Please give the records below again, switching every "Medium" to "Large" and leaving everything else unchanged.

________________________

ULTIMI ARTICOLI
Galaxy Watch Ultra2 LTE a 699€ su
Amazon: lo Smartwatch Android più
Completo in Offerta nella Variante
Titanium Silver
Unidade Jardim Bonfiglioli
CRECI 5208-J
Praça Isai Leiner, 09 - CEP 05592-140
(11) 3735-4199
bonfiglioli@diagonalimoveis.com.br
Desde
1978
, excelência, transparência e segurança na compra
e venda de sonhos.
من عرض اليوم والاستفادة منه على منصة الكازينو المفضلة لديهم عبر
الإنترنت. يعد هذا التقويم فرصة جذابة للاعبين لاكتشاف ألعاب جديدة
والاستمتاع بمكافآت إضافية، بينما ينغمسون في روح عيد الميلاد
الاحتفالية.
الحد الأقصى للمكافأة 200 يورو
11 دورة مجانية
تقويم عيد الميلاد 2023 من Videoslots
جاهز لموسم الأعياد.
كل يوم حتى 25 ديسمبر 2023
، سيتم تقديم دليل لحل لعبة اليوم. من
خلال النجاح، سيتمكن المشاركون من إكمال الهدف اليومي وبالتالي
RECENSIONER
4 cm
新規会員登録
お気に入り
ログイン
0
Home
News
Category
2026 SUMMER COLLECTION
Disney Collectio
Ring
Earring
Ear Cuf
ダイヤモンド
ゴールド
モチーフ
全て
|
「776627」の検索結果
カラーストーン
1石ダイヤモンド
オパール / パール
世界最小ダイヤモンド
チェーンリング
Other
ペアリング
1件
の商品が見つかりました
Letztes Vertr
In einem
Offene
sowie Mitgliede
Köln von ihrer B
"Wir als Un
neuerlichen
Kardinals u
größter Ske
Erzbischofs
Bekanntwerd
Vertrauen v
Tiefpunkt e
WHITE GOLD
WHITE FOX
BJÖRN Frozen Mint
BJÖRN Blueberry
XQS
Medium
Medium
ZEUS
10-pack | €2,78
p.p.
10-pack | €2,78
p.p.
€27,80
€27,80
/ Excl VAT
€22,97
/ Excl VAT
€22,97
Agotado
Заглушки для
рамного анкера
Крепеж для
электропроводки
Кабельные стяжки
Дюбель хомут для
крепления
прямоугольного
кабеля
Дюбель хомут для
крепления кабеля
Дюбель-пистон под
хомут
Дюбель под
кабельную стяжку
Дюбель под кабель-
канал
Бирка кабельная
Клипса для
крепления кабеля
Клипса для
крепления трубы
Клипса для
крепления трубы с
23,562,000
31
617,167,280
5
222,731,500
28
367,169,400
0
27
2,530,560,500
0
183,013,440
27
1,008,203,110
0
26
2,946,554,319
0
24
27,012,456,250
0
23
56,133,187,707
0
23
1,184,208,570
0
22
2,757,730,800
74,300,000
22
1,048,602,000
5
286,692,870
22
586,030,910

________________________

■ **Task result**
ULTIMI ARTICOLI
Galaxy Watch Ultra2 LTE a 699€ su
Amazon: lo Smartwatch Android più
Completo in Offerta nella Variante
Titanium Silver
Unidade Jardim Bonfiglioli
CRECI 5208-J
Praça Isai Leiner, 09 - CEP 05592-140
(11) 3735-4199
bonfiglioli@diagonalimoveis.com.br
Desde
1978
, excelência, transparência e segurança na compra
e venda de sonhos.
من عرض اليوم والاستفادة منه على منصة الكازينو المفضلة لديهم عبر
الإنترنت. يعد هذا التقويم فرصة جذابة للاعبين لاكتشاف ألعاب جديدة
والاستمتاع بمكافآت إضافية، بينما ينغمسون في روح عيد الميلاد
الاحتفالية.
الحد الأقصى للمكافأة 200 يورو
11 دورة مجانية
تقويم عيد الميلاد 2023 من Videoslots
جاهز لموسم الأعياد.
كل يوم حتى 25 ديسمبر 2023
، سيتم تقديم دليل لحل لعبة اليوم. من
خلال النجاح، سيتمكن المشاركون من إكمال الهدف اليومي وبالتالي
RECENSIONER
4 cm
新規会員登録
お気に入り
ログイン
0
Home
News
Category
2026 SUMMER COLLECTION
Disney Collectio
Ring
Earring
Ear Cuf
ダイヤモンド
ゴールド
モチーフ
全て
|
「776627」の検索結果
カラーストーン
1石ダイヤモンド
オパール / パール
世界最小ダイヤモンド
チェーンリング
Other
ペアリング
1件
の商品が見つかりました
Letztes Vertr
In einem
Offene
sowie Mitgliede
Köln von ihrer B
"Wir als Un
neuerlichen
Kardinals u
größter Ske
Erzbischofs
Bekanntwerd
Vertrauen v
Tiefpunkt e
WHITE GOLD
WHITE FOX
BJÖRN Frozen Mint
BJÖRN Blueberry
XQS
Large
Large
ZEUS
10-pack | €2,78
p.p.
10-pack | €2,78
p.p.
€27,80
€27,80
/ Excl VAT
€22,97
/ Excl VAT
€22,97
Agotado
Заглушки для
рамного анкера
Крепеж для
электропроводки
Кабельные стяжки
Дюбель хомут для
крепления
прямоугольного
кабеля
Дюбель хомут для
крепления кабеля
Дюбель-пистон под
хомут
Дюбель под
кабельную стяжку
Дюбель под кабель-
канал
Бирка кабельная
Клипса для
крепления кабеля
Клипса для
крепления трубы
Клипса для
крепления трубы с
23,562,000
31
617,167,280
5
222,731,500
28
367,169,400
0
27
2,530,560,500
0
183,013,440
27
1,008,203,110
0
26
2,946,554,319
0
24
27,012,456,250
0
23
56,133,187,707
0
23
1,184,208,570
0
22
2,757,730,800
74,300,000
22
1,048,602,000
5
286,692,870
22
586,030,910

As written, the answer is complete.